Едва поверенный разглядел, кто правит лошадью, лик его слегка омрачился, при том, что профессиональная личина, вроде как у слуги Ларкома, не изменилась ни на йоту. Он натянул поводья и прикоснулся пальцем к полям шляпы; джентльмен, спускающийся по склону, поступил точно так же.
— Да вы новых жильцов Скайлингдена навещали, — промолвил поверенный, не столько предполагая, сколько констатируя факт.
Второй джентльмен чопорно кивнул. Лицо его, гладкое и невыразительное, сродни бледному пергаменту, с кроткими голубыми глазами, дышало спокойной безмятежностью. Из-под шляпы выбивались жидкие пряди седых волос; все остальное скрывал темно-синий костюм.

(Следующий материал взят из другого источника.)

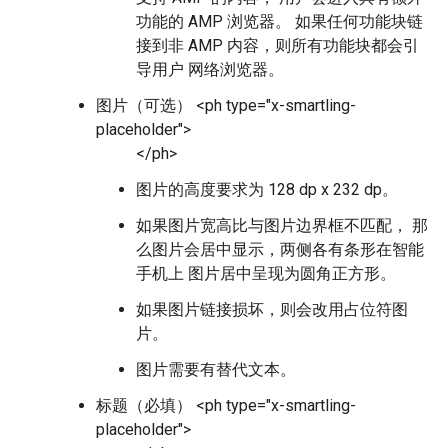
功能的 AMP 浏览器。 如果任何功能块链
接到非 AMP 内容，则所有功能块都会引
导用户 网络浏览器。
图片（可选）
<ph type="x-smartling-
placeholder">
</ph>
图片的高度要求为 128 dp x 232 dp。
如果图片宽高比与图片边界框不匹配， 那
么图片会居中显示，两侧各有条形在智能
手机上 图片居中呈现为圆角正方形。
如果图片链接损坏，则会改用占位符图
片。
图片需要有替代文本。
标题（必填） <ph type="x-smartling-
placeholder">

— Я засвидетельствовал свое почтение мистеру Уинтермарчу и его семье, — промолвил мистер Холл (конечно же, это был он), — и сердечно их поприветствовал от лица всех обитателей города.
— И как вас приняли? — поинтересовался мистер Доггер, выпрямившись на сиденье и скрестив на груди руки.
— Во всех отношениях любезно. В целом они показались мне превосходным семейством, хотя и несколько замкнутым.
— Обустраиваются, никак?
— По всей видимости.
— Я слыхал, там еще жена и юная дочь наблюдаются: Уинтермарч, et uxor, et filia.
— Да. Жена и сама довольно юна для джентльмена в возрасте мистера Уинтермарча, а дочь — не старше девяти-десяти лет. Прелестное дитя и на мать похожа как две капли воды. Исключительно респектабельное семейство. А вы, я так понимаю, едете с той же миссией?
— Вы — сама проницательность, — улыбнулся поверенный, подпуская в улыбку самую что ни на есть малую толику иронии. — Но, конечно же, при вашей профессии иначе нельзя. Доктор должен быть зорким и бдительным союзником пациентов — по крайней мере так мне объясняли.
Эти два джентльмена относились друг к другу с вежливой, однако весьма ощутимой прохладцей в силу не вполне очевидной причины, причем с незапамятных времен, так что их сдержанное обхождение друг с другом уже вошло в привычку, и оба научились ее не замечать.
— Удачи вам в вашем начинании, — промолвил доктор Холл, готовясь развернуть двуколку и лошадь так, чтобы объехать экипаж поверенного. Ему предстояло навестить своих пациентов, и из графика он уже выбился.
— А что за человек этот Уинтермарч? — резко осведомился мистер Доггер. — Будьте добры, ваше профессиональное мнение, сэр. Не беспокойтесь, надолго я вас не задержу.
Доктор помолчал, осмысливая нежданный вопрос. Врожденная осмотрительность внушала придержать язык, в то время как здравый смысл не видел вреда в том, чтобы поведать те подробности, которые собеседник выяснит и сам, едва добравшись до усадьбы. Наконец здравый смысл возобладал.